EXTRACTED TEXT:
⟨
TRF: Inference on larger documents, investigation/tips/tricks #12109

stestagg · 2023-01-16T17:23:08Z

stestagg
Jan 16, 2023

I've spent a while trying to understand some weirdness with Spacy memory usage, and wanted to share some findings:

Background, we have a service that is processing large(ish) numbers of externally generated texts in a loop. Many of these texts are quite noisy, (and we can/should preprocess the noisier ones more than we are). The job converts text to a doc, extracts the relevant information and then discards the doc/spacy objects entirelty before processing the next one.

A batch job was failing on a 600k text as part of a loop, but parsing that text on its own passed, which was weird.

finding 1

Thinc/cupy seems somewhere to be retaining a reference to the Tensor underpinning the last processed doc even after that doc has gone away and/or been GC'd:

It looks a bit like it's some sort of buffer cache/re-use or similar, but this memory doesn't appear to be freed/re-used early in the processing cycle of the next doc, so this can contribute to memory exhaustion (although it doesn't look like an unbounded leak either, because if you process a short doc, total retained memory goes down).

I had success with two techniques here:

Clearing the cupy memory pool held by thinc after processing:

thinc.backends.context_pools.get()['pytorch'].free_all_blocks()

and/or 2. Processing a sacrificial short document after a heavy one, to clean up the residual memory:

...processing heavy document...
del doc
en(' ')
...continue processing...

finding 2

Spacy splits long documents into spans using get_spans (https://github.com/explosion/spacy-transformers/blob/master/spacy_transformers/layers/transformer_model.py#L167) which, as far as I can tell, ends up calling get_strided_spans. This seems to be to accommodate transformers models' fixed window size, but can also be used to do inference in batches.

Currently, the entire text is passed to the model in one batch, which adds a strict limit on the size of text that can be processed. By processing the flat_spans in batches, and them combining the tensors before passing back to thinc, we can fit in many more tokens, by keeping a limit on the Roberta hidden layer sizes.

Ideally this chunking would be passed up the stack furter, but this may be hard to do!.

By modifying the following in transformer_model:forward()

    wordpieces, align = truncate_oversize_splits(
        wordpieces, align, tokenizer.model_max_length
    )
    model_output, bp_tensors = transformer(wordpieces, is_train)

To read (This could be cleaner, but is proof of concept):

    wordpieces, align = truncate_oversize_splits(
        wordpieces, align, tokenizer.model_max_length
    )
    wordpiece_batches = make_batches(wordpieces, 384)
    model_outputs = []

    for wp in wordpiece_batches:
        model_output, bp_tensors = transformer(wp, is_train)
        model_outputs.append(model_output)
    
    model_output = merge_outputs(model_outputs)

With relevant trivial implementations of make_batches, and merge_outputs, then we can process much more.
(NOTE: chunk size of 384 chosen here to comfortably accomodate 24gb of gpu ram)
⟩
MATERIAL SHOWN:
⟨
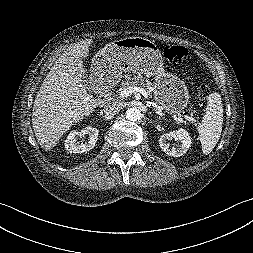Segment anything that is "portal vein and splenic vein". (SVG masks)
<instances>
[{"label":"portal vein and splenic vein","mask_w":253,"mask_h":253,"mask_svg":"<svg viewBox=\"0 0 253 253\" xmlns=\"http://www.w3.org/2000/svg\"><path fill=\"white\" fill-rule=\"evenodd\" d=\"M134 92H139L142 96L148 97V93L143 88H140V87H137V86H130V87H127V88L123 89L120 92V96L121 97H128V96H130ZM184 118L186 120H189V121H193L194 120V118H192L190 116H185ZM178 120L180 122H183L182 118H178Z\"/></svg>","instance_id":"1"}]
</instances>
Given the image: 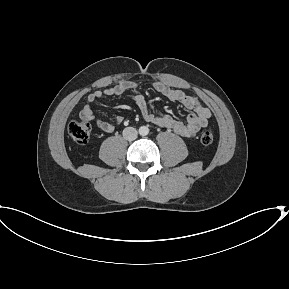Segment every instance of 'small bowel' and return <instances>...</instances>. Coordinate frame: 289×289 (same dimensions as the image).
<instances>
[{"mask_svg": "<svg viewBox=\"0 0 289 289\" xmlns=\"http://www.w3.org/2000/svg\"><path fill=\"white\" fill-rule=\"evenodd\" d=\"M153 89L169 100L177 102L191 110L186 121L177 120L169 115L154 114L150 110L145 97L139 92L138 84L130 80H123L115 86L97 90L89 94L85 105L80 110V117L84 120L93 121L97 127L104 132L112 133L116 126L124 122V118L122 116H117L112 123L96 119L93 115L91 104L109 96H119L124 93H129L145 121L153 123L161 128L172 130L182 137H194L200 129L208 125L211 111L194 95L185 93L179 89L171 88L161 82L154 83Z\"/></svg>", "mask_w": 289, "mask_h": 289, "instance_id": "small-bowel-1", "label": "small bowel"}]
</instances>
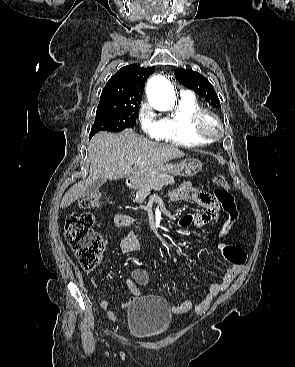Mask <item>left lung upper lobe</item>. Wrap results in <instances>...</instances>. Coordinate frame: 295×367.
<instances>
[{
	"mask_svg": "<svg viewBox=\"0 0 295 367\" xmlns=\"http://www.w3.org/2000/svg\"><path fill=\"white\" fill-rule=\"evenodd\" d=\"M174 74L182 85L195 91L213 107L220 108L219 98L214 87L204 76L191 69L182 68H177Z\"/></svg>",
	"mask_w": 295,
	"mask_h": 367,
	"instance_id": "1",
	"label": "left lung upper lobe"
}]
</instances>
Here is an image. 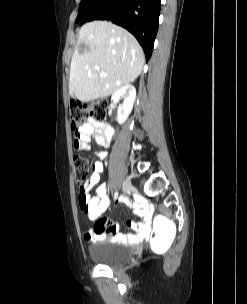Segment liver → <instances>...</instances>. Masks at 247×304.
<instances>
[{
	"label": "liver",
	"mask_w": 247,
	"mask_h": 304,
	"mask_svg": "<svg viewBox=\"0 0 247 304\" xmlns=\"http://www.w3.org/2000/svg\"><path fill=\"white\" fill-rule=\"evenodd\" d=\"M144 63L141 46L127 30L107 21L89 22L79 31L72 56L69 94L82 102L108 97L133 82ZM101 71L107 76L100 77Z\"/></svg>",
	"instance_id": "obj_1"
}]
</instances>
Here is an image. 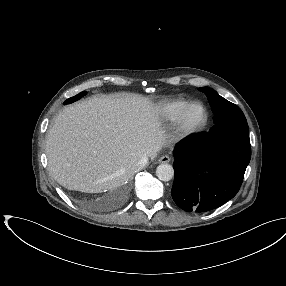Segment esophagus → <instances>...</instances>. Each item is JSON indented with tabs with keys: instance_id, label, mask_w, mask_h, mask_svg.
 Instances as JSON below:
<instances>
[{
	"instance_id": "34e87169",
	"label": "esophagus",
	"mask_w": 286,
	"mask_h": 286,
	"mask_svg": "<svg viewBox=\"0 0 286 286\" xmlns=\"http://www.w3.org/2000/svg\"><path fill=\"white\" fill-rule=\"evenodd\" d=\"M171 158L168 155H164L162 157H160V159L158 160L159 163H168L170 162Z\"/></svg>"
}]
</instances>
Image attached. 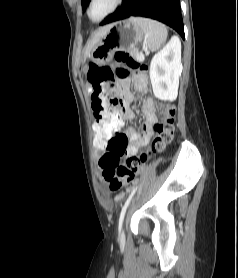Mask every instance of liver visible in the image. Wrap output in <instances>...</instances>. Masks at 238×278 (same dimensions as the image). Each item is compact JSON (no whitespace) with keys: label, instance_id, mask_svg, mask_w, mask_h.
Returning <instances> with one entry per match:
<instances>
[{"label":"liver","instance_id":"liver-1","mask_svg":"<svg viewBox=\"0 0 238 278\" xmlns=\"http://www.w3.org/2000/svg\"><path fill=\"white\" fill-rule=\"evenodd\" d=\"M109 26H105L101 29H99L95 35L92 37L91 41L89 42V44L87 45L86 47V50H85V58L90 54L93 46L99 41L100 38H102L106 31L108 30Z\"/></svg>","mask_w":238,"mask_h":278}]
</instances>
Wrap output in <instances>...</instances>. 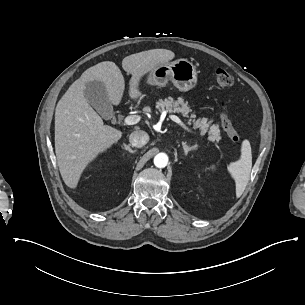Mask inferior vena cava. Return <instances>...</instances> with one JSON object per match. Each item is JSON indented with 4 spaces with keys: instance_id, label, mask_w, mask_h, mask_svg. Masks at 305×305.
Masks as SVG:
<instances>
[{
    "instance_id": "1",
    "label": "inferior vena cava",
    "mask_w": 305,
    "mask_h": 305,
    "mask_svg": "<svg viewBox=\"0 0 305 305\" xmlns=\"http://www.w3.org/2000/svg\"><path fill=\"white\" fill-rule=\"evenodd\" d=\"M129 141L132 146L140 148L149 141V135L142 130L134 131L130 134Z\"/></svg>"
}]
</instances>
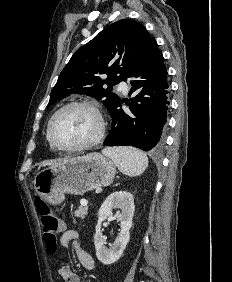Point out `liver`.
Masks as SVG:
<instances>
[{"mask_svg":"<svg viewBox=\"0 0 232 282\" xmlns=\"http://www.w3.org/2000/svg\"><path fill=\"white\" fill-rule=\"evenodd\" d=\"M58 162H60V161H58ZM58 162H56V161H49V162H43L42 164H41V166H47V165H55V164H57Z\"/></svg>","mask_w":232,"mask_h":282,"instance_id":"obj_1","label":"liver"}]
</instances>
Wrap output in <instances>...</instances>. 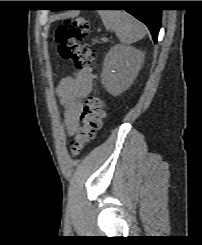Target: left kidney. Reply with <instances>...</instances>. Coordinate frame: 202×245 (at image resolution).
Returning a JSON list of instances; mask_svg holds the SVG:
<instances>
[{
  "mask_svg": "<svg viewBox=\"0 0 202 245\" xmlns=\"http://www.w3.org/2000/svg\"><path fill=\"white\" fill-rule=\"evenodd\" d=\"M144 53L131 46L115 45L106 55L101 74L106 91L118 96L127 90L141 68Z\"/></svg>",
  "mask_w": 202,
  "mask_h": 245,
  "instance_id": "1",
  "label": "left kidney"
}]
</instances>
⟩
⟨
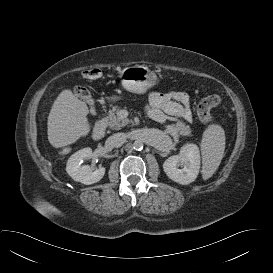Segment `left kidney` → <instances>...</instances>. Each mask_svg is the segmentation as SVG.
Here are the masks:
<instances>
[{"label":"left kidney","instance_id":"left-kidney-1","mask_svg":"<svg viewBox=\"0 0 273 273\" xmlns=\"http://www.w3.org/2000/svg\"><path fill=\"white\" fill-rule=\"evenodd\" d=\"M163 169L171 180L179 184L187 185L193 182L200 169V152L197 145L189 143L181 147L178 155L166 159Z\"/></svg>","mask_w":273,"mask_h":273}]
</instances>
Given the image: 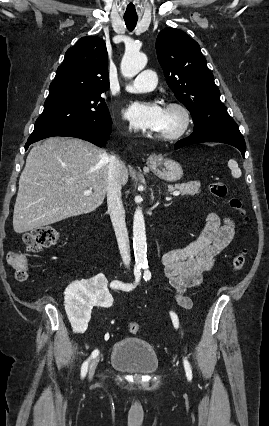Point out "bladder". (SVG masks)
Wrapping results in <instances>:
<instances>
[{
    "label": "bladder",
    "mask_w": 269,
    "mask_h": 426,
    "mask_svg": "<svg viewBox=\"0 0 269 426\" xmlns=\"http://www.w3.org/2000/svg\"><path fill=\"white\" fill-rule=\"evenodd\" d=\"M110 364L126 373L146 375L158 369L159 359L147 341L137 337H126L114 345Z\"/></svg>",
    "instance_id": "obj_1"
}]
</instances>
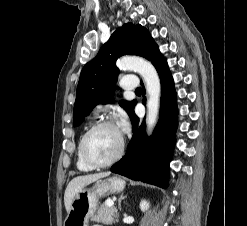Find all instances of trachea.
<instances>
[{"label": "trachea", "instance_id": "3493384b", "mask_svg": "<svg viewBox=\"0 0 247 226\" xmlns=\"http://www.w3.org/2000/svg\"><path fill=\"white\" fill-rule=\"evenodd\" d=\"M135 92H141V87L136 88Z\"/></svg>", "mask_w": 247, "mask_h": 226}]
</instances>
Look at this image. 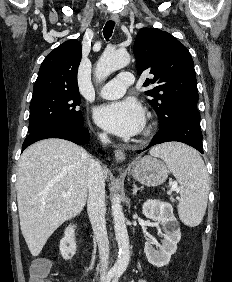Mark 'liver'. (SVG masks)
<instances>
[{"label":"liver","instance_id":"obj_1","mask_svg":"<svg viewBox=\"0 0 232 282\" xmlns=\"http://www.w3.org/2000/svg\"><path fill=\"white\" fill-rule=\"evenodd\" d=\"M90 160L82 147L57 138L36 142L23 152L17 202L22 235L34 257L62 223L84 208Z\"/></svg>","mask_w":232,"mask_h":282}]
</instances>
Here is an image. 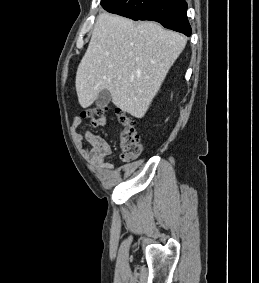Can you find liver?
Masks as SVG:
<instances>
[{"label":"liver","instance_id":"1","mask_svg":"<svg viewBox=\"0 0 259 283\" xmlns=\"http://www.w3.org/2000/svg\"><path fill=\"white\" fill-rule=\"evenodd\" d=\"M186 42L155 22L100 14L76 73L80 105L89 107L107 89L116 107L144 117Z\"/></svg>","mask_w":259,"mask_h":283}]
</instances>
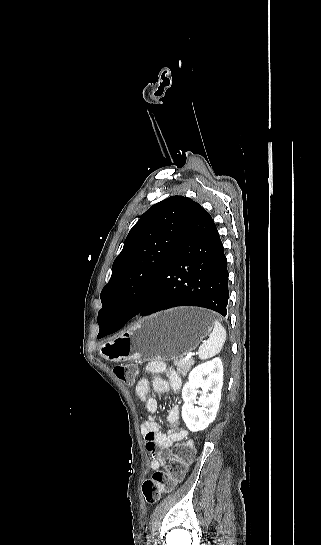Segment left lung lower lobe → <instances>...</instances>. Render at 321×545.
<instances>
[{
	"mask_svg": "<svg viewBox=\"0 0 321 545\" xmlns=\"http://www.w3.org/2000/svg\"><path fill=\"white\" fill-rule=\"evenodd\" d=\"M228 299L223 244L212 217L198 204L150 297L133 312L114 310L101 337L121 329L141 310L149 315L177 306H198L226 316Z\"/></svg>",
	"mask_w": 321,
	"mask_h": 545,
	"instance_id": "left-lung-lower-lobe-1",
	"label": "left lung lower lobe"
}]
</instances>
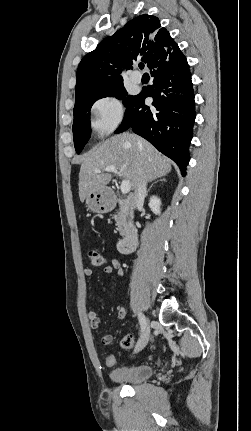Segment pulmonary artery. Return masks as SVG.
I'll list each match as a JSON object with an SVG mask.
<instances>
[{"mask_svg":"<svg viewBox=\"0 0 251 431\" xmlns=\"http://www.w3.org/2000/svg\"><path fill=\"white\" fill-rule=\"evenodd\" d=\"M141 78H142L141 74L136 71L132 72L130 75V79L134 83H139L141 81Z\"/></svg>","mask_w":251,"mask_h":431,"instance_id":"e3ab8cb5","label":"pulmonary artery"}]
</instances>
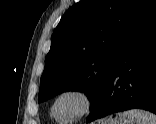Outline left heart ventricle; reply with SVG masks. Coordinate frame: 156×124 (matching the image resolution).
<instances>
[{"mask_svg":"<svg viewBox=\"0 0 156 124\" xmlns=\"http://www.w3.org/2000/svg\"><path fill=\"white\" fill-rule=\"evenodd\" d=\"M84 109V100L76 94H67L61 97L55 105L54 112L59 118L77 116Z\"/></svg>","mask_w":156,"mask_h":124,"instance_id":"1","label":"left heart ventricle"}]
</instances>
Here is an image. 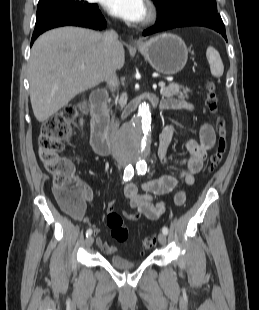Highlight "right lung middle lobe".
⟩
TASK INSTRUCTIONS:
Duplicate the passage of the thread on spaCy memory usage starting with "I've spent a" and going on through "which was weird.". The listing comes from a separate source, not from the thread on spaCy memory usage.

TASK SOLUTION:
I've spent a while trying to understand some weirdness with Spacy memory usage, and wanted to share some findings:

Background, we have a service that is processing large(ish) numbers of externally generated texts in a loop. Many of these texts are quite noisy, (and we can/should preprocess the noisier ones more than we are). The job converts text to a doc, extracts the relevant information and then discards the doc/spacy objects entirelty before processing the next one.

A batch job was failing on a 600k text as part of a loop, but parsing that text on its own passed, which was weird.